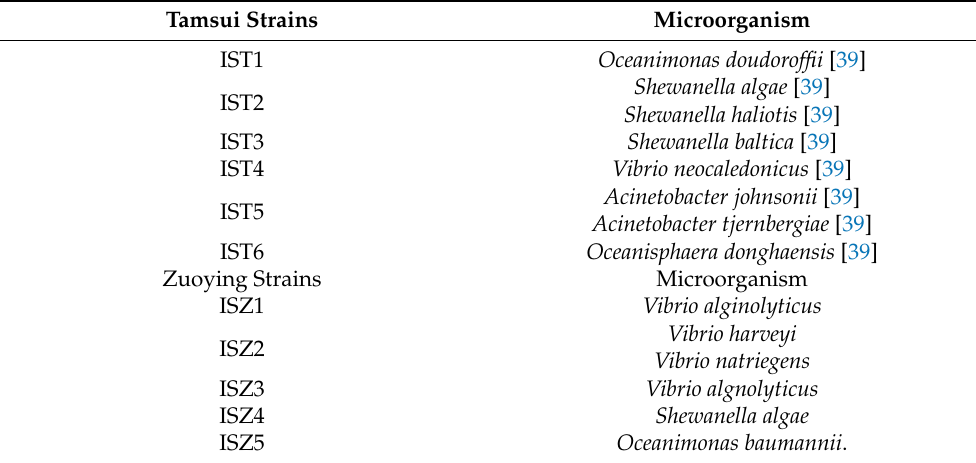
Table 1. Representative strains of Microorganisms from Tamsui and Zuoying harbors.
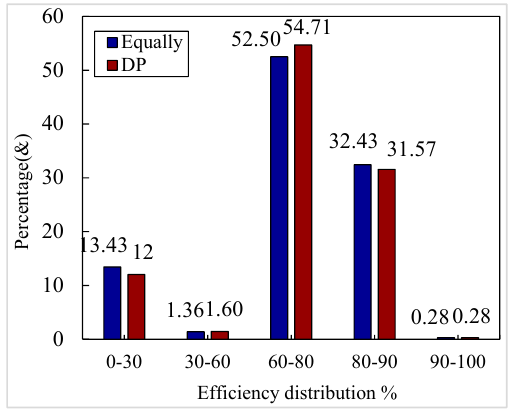
Figure 15. Motor efficiency distribution in HUPDC.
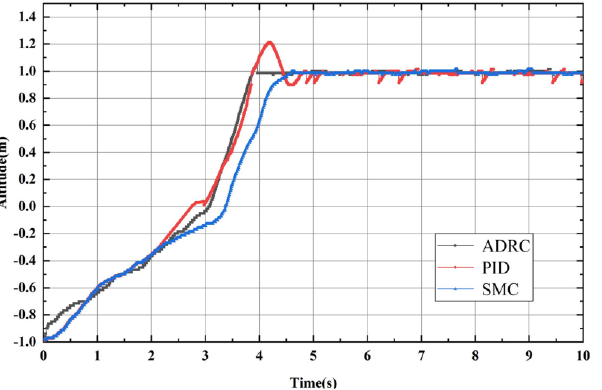
Figure 11. Comparison of experimental results of PID, SMC, and ADRC water outlet motion height control. height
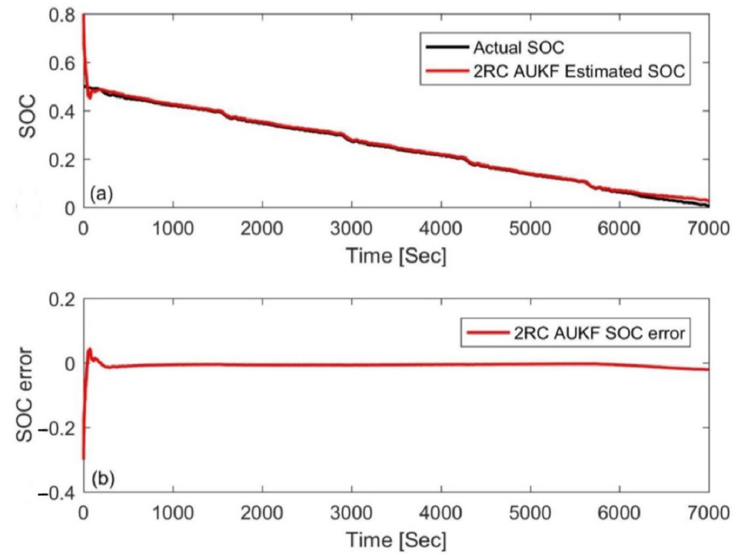
Figure 8. Estimation results by the AUKF at an initial SOC value of 80%. ( a ) SOC estimation comparison curve; ( b ) SOC estimation error.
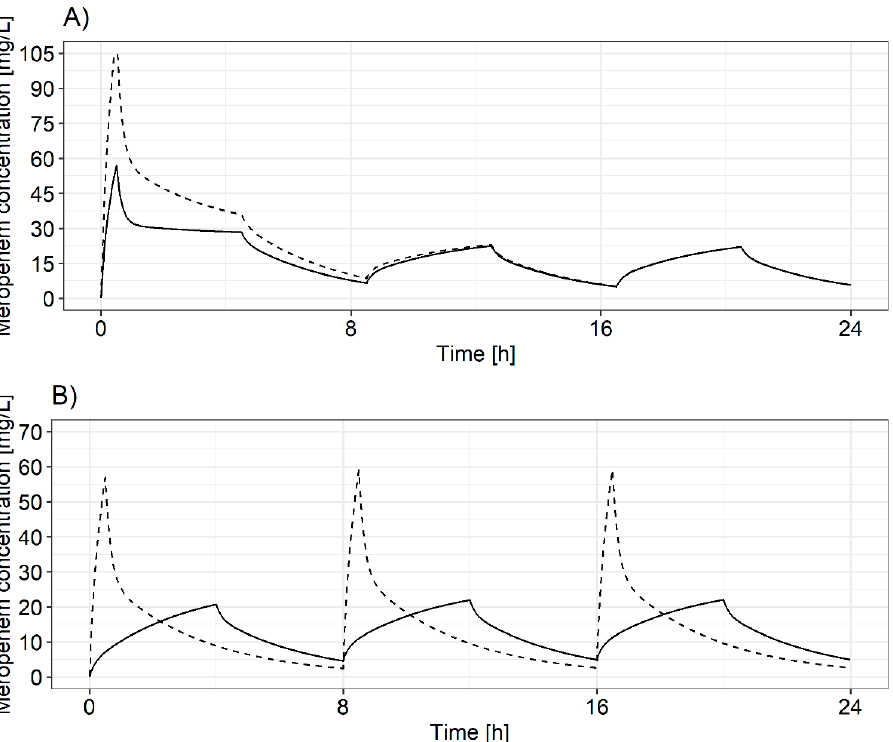
Figure 2. Predicted meropenem concentration–time profiles based on deterministic simulations using the reduced population pharmacokinetic model for a patient with creatinine clearance of 80.8 mL/min. ( A ) After either a 1000 (solid line) or a 2000 mg (dashed line) loading dose followed by prolonged (4 h) 1000 mg meropenem infusions with a dosing interval of 8 h. ( B ) After either a short-term (0.5 h; dashed line) or a prolonged (4 h; solid line) 1000 mg meropenem infusion administered every 8 h. Table 3. Probability of target attainment for different dosing regimens administered to a patient with a creatinine clearance according to Cockroft–Gault of 120 mL/min and infected by a pathogen with a minimum inhibitory concentration of 4 mg/L for meropenem.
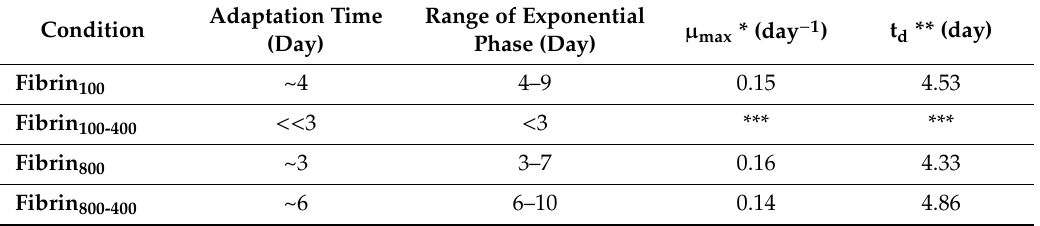
Table1. Kineticparametersforh-AdMSCproliferationseededinthefibrinnetworksoftheL-PRPpreparations.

Aim of the exercise
Because the copy must hold no pictures, return only the lines that run from the line containing "Figure 2. Predicted" to the end of the data above, each exactly as it stands.

Exercise solution
Figure 2. Predicted meropenem concentration–time profiles based on deterministic simulations using the reduced population pharmacokinetic model for a patient with creatinine clearance of 80.8 mL/min. ( A ) After either a 1000 (solid line) or a 2000 mg (dashed line) loading dose followed by prolonged (4 h) 1000 mg meropenem infusions with a dosing interval of 8 h. ( B ) After either a short-term (0.5 h; dashed line) or a prolonged (4 h; solid line) 1000 mg meropenem infusion administered every 8 h. Table 3. Probability of target attainment for different dosing regimens administered to a patient with a creatinine clearance according to Cockroft–Gault of 120 mL/min and infected by a pathogen with a minimum inhibitory concentration of 4 mg/L for meropenem.
Table1. Kineticparametersforh-AdMSCproliferationseededinthefibrinnetworksoftheL-PRPpreparations.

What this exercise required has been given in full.